> **What the task requires**:
How do the lines below between the ones holding "[520,307,811,323] [520,335,875,355] [520,364,582,383]" and "(730, 587) none", inclusive, read? Give them again exactly, with no other lines.

> **Exercise materials**:

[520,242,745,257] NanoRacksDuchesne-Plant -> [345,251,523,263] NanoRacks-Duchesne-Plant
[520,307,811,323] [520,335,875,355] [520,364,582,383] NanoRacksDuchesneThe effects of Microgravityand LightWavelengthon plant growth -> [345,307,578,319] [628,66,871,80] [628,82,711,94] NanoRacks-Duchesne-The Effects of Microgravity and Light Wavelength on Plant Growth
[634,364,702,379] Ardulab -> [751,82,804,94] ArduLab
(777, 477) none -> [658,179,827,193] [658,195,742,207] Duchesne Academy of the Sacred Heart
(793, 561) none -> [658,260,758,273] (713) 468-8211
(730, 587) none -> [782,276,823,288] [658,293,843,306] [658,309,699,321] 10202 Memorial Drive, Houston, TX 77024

* * *

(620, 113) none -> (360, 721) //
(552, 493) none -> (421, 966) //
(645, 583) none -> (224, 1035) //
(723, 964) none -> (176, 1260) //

> **Response to the task**:
[520,307,811,323] [520,335,875,355] [520,364,582,383] NanoRacksDuchesneThe effects of Microgravityand LightWavelengthon plant growth -> [345,307,578,319] [628,66,871,80] [628,82,711,94] NanoRacks-Duchesne-The Effects of Microgravity and Light Wavelength on Plant Growth
[634,364,702,379] Ardulab -> [751,82,804,94] ArduLab
(777, 477) none -> [658,179,827,193] [658,195,742,207] Duchesne Academy of the Sacred Heart
(793, 561) none -> [658,260,758,273] (713) 468-8211
(730, 587) none -> [782,276,823,288] [658,293,843,306] [658,309,699,321] 10202 Memorial Drive, Houston, TX 77024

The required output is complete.